Le secteur médico-social connaît une très forte progression de ses dépenses depuis 1997, qu'accentue le taux de 4,9 % retenu pour leur objectif d'évolution pour 2000 :

Dépenses du secteur médico-social comprises dans le champ de l'ONDAM

(en milliards de francs)

Dépenses 1997

Dépenses 1998

Variation 1997/1998

Dépenses 1999

Variation 1998/1999

Prévisions 2000

Variation 1999/2000

40,4

43

+ 6,4 %

44,7

+ 4%

46,9

+ 4,9 %

Depuis 1997, ce secteur a multiplié également les dépassements par rapport à l'objectif inscrit dans l'ONDAM en loi de financement de la sécurité sociale :

Les dépassements du secteur médico-social

Dépenses 1997 / objectif 1997

Dépenses 1998 / objectif 1998

Dépenses 1999 / objectif 1999

+ 200 millions de francs

+ 1,5 milliard de francs

+ 800 millions de francs

De plus, ces dépenses font l'objet d'une très lourde inertie.

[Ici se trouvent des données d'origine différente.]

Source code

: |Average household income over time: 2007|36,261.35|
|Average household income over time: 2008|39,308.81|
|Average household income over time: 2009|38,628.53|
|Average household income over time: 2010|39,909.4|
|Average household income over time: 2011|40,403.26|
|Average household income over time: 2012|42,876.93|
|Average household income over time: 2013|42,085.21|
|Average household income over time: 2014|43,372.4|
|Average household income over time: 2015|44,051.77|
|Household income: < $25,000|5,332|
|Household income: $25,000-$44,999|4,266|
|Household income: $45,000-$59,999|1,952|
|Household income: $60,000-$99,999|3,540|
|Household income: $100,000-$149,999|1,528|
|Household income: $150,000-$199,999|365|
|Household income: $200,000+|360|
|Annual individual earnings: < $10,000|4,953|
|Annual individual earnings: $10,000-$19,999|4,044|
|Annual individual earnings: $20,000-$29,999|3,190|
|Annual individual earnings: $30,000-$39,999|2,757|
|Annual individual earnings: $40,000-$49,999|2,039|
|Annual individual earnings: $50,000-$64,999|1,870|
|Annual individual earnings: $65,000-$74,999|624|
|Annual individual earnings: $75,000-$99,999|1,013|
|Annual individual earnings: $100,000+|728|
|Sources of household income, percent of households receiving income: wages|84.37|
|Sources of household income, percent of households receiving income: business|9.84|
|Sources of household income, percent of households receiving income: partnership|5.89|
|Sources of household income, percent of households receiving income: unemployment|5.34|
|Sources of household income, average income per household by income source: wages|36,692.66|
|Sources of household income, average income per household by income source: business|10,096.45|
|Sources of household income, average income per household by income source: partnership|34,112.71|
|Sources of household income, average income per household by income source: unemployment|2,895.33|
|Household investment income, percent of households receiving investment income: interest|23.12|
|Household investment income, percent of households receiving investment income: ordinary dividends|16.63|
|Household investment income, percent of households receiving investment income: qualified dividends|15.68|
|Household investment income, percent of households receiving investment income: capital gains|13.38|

Pour 1999, 99,4 % de celles consacrées aux handicapés et 99 % de celles consacrées aux personnes âgées étaient systématiquement reconduites.

Les dépenses de ce secteur font l'objet depuis la loi de financement pour la sécurité sociale pour 1999 d'un mécanisme de régulation par le système de l'enveloppe opposable. La régulation se fait donc a posteriori au vu de la comparaison des résultats de l'exercice par rapport à l'ONDAM. Une partie de ces dépenses pèse sur les départements qui ont la charge des structures pour adultes handicapés et personnes âgées.

Cette enveloppe nationale est répartie entre régions puis entre départements par les préfets de région selon le système de la dotation globale, du prix de journée et des forfaits de soins. Le préfet notifie ainsi avec le budget le montant du prix de journée et des forfaits qui seront admis au remboursement de l'assurance maladie. Il peut refuser à un établissement son habilitation pour recevoir des bénéficiaires de l'aide sociale ou l'autorisation de délivrer des soins remboursables.

Ce refus se fonde sur les conséquences des coûts de fonctionnement pour les charges de l'Etat, des départements ou des organismes sociaux.

Ce dernier mécanisme ayant été supprimé par une erreur de rédaction de l'article 52 de la loi portant création d'une couverture maladie universelle, il était indispensable de le réintroduire dans le code de la sécurité sociale.

Votre rapporteur pour avis rappelle à ce propos que la procédure d'urgence - appliquée au projet de loi portant création d'une couverture maladie universelle - ayant pour conséquence de limiter les délais d'examen des textes par le Parlement favorise certainement ces erreurs préjudiciables à la sécurité juridique et à l'image de l'Etat.

Par ailleurs, tout en se réjouissant qu'un effort particulier soit fait en faveur de ce secteur dans la loi de financement pour 2000 déplore qu'aucune mesure ne vienne sanctionner le dépassement systématique des dépenses prévues pour ce secteur dans l'ONDAM.